The second method is the point difference method. In this method, the coordinates of two intersection points are first brought into the conic equation, and then the difference is made, so that the term of square subtraction or square addition will appear, which is convenient for transformation and simplification. Here, linear equations are mainly used in the process of simplification and transformation, so it seems that the parameters of most questions are in a straight line.
Generally, the calculation of this kind of problems is relatively large, and some tricks can be used to simplify the calculation. For example, problems involving focus can be transformed by the second definition of conic. Using the second definition, the distance between points can be transformed into the distance between points and straight lines, and in general, straight lines are perpendicular to the X axis or Y axis and are directly related to coordinates. This method is quite good when conic curve contains parameters. It is not widely used in answering questions, but it will be used in many small questions, so it is necessary to master the second definition.

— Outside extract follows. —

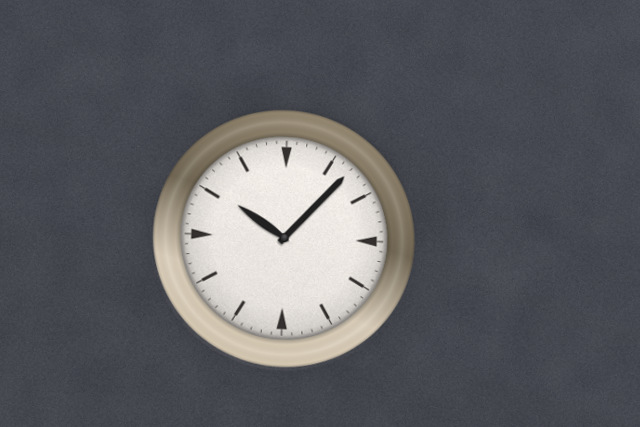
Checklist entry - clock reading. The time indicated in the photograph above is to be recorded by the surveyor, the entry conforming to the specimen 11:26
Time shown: 10:07
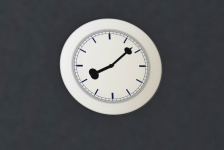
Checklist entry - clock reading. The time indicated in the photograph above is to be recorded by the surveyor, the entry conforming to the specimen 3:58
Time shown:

Generally speaking, this kind of problem is more afraid of encountering the problem that the first problem is to find the trajectory equation (in fact, this kind of problem is quite common). This is to ensure that the trajectory equation is correct. The general trajectory equation will not be calculated by birth, so we need to use the first definition or the second definition of conic. Be sure to indicate the range of the curve after the solution is completed. Because according to the known conditions, it may only be a part of the curve, such as hyperbola.

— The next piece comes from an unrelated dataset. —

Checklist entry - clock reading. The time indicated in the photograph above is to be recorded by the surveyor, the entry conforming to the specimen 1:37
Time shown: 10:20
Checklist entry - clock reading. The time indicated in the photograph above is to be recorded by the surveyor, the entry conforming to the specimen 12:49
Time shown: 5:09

For the problem of doing problems, I think it is enough to do some problems of the same type appropriately, mainly to realize the idea of solving problems. As for more questions, if you are still worried, just look and write some thoughts. You must do one or two things completely before the exam to ensure that you are not unfamiliar with the exam. Of course, there is no harm in doing more questions. Some small questions are still very flexible. Doing more helps to find ideas, as long as you don't get caught up in the sea of questions.
For the exam, it is mainly to have better skills. I studied knowledge, but in high school, the only way to learn is to take exams. Of course, when you encounter questions that you can't do in the exam, you should put them in the past and do them later. From my experience, it is really difficult to do this. We always don't want to give up, or we are struggling to give up. Time has passed in such hesitation, and there is no time to do the following questions. In my opinion, it is better to set yourself an online time for thinking questions. Generally speaking, a topic lasts more than 5 minutes without even thinking about it. Such a topic is difficult to do. For thoughtful questions, if you can't fully finish or fully understand them ten minutes after you start, don't do it, because it's hard to stick to it. Let nature take its course and not think about it. The problem lies with everyone. In addition, don't always stare at big problems. It's also important to make a fuss if you want to improve your grades. It is not easy to get 150 in the college entrance examination, because there must be some difficult questions in the big questions, which can generally account for nearly 20 points. In this way, it is cost-effective to find points from minor problems, and too many mistakes in a minor problem will lead to quick loss of points. You can find some papers that you didn't do well in the exam. You must get a lot of points on small questions. When all your plenary questions are answered, don't browse the previous fill-in-the-blank questions to ensure the correct rate of small questions, and then find more difficult solutions. Another way to improve your grades is to understand in your mind that those questions must be firmly grasped. For example, in the question of probability and statistics, this sub-question should have full marks. Solid geometry is mainly about accumulating experience. This subtitle can also do more questions to improve the score. Generally speaking, if you want to sprint in solid geometry fill-in-the-blank multiple-choice questions, you must ensure that at least two questions are correct. Pay attention to details in function questions, and choose the right method in sequence questions. For liberal arts students, there is usually a trigonometric function or vector big answer, and they must get full marks. Science students will have plural questions (usually minor ones), and they must not be wrong.
Dare to give up the exam, don't do the questions you can't do and don't regret it. Try to be right when you can, and you will get high marks. Do a full review before the exam, don't give yourself too much pressure, and don't lose heart if you don't do well in the exam. Usually, every exam is for college entrance examination training. If you find a mistake, you should correct it if it doesn't appear in the college entrance examination. I wish the landlord good grades in the exam.